In the passage on independence movements below, shorten the paragraph that begins "But the selectivity in understanding" while keeping its main points.

**Provided passage**
— Start —

It is possible that Western countries for now will stand behind Georgia’s territorial integrity, as the inclusion of such a point in President Sarkozy’s peace plan allows us to hope. In that regard, the above considerations are just speculations this far.

But the selectivity in understanding the aspirations for independence still seems to be the trend of the moment. The criterion for understanding is not so much the capacity of the irredentist groups to actually function as a state, as realpolitik speculations and the presence of violence or the threat of it. This trend is not encouraging for small nations — not even for Finland.

Read the rest of Ms. Masso’s essay at Tundra Tabloids.

8 comments:

briefs said...

I may be called deeply naive for asking this question, Silver lining in independence movements? but I wonder aloud if these movements could be the eventual downfall of China or Russian or even Iranian dictatorships.

KGS said...

Well....if not for the heavy handed nature of the totalitarian and authortarian ideologies represented in the states mentioned, you might have a point.

Only when the Russian's held back from the knee jerk reaction to "crack down", did the Soviet "velvet revolution" begin to take shape.

Arius said...

How about the future downfall of the USA? Hispanics have already started an independence movement in the Southwest.

MyKosova said...

What if the dependence produce genocide, mass graves, deportation of indigenous population, and the privation of the right to exist?

I agree that the unilateral proclamation of independence is not s.th could be taken easily, but they are specific cases as the most passionate adversary of independence cannot negate. I mean them who have the wisdom to admit the truth even when that doesn't fit their arguments.

— End —

**Material**
— Start —

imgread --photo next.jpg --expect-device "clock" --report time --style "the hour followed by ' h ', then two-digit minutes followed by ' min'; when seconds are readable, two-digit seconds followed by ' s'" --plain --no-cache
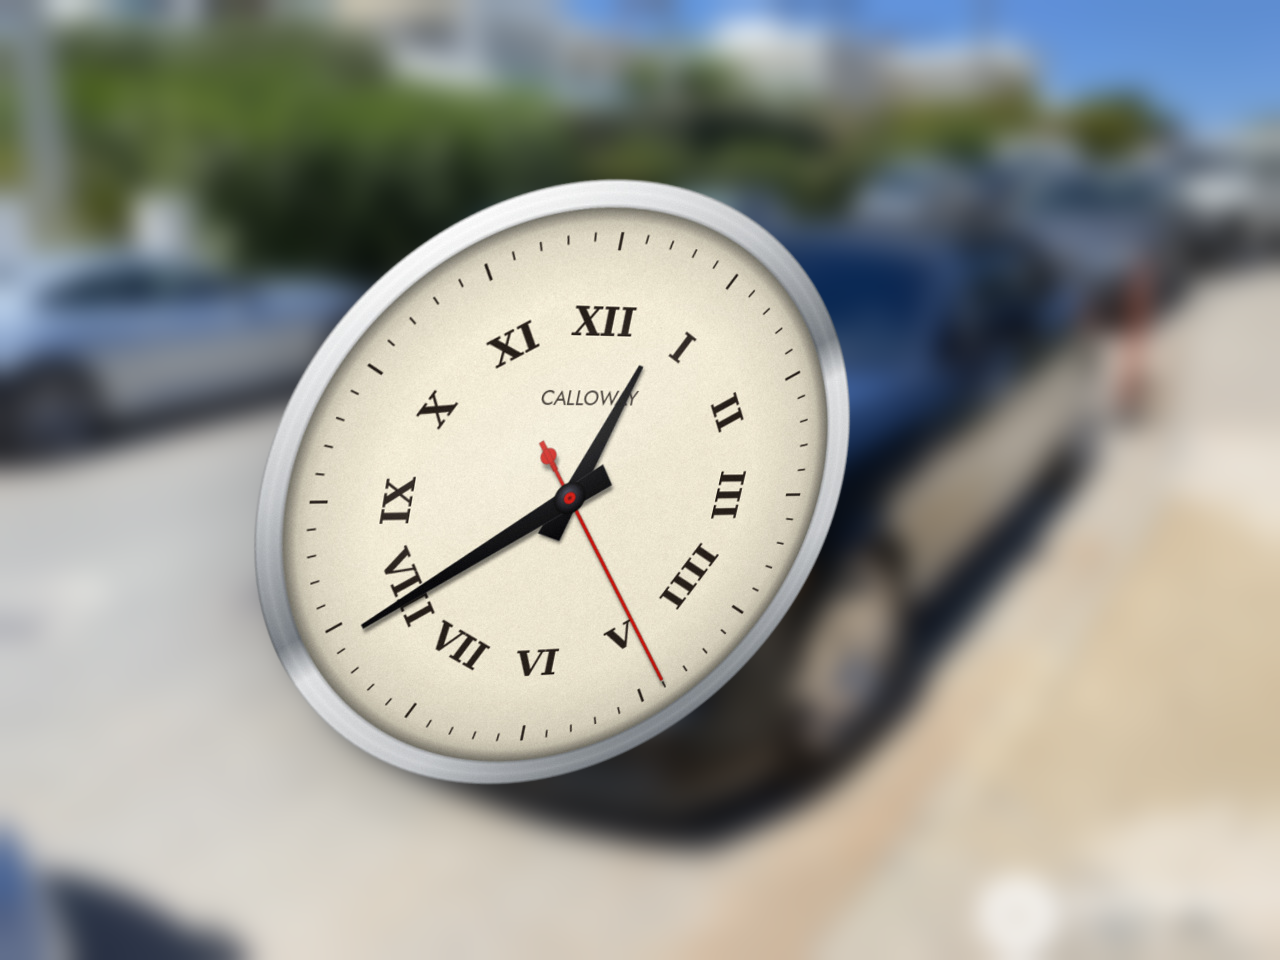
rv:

— End —

**Reply**
Support for independence aspirations still tends to be selective. It depends less on whether irredentist groups could actually function as a state than on realpolitik and on violence or the threat of it. This trend bodes poorly for small nations, even Finland.